GIVEN TASK 1 » Write out the part of the EV data description that opens with the words containing "The DataFrame evs" and closes with "kilometers per hour.", copied exactly.

EXCERPTED PASSAGE »
********************
The DataFrame evs consists of 32 rows, each of which contains information about a different EV model.

• "Brand" (str): The vehicle’s manufacturer.
• "Model" (str): The vehicle’s model name.
• "BodyStyle" (str): The vehicle’s body style.
• "Seats" (int): The vehicle’s number of seats.
• "TopSpeed" (int): The vehicle’s top speed, in kilometers per hour.
• "Range" (int): The vehicle’s range, or distance it can travel on a single charge, in kilometers.

The first few rows of evs are shown below (though remember, evs has 32 rows total).

Throughout this exam, we will refer to evs repeatedly.

Assume that:

• The only four values in the "Brand" column are "Tesla", "BMW", "Audi", and "Nissan".
• We have already run import babypandas as bpd and import numpy as np.

Tip: Open this page in another tab, so that it is easy to refer to this data description as you work through the exam.

## Problem 1

Note: This problem is out of scope; it covers material no longer included in the course.

TritonTire, a UCSD alumni-run car repair shop, has an electronic database of all services it has ever provided, dating back to 1987. The owner, Dasha, says:

Our collective records from all 50 states show that, over the years, our repair shops have performed more and more repairs on EVs. After discussing this with our employees, we believe this is because newer EVs are not made to the same standards as the gasoline cars before them.
********************
INFORMATION PROVIDED »
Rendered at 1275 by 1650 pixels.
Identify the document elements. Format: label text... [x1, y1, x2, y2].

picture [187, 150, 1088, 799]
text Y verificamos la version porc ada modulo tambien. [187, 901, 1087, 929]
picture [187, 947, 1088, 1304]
********************
GIVEN TASK 2 » Give every line of the records again, reproduced verbatim.

WORKED ANSWER 1 »
The DataFrame evs consists of 32 rows, each of which contains information about a different EV model.

• "Brand" (str): The vehicle’s manufacturer.
• "Model" (str): The vehicle’s model name.
• "BodyStyle" (str): The vehicle’s body style.
• "Seats" (int): The vehicle’s number of seats.
• "TopSpeed" (int): The vehicle’s top speed, in kilometers per hour.

WORKED ANSWER 2 »
Rendered at 1275 by 1650 pixels.
Identify the document elements. Format: label text... [x1, y1, x2, y2].

picture [187, 150, 1088, 799]
text Y verificamos la version porc ada modulo tambien. [187, 901, 1087, 929]
picture [187, 947, 1088, 1304]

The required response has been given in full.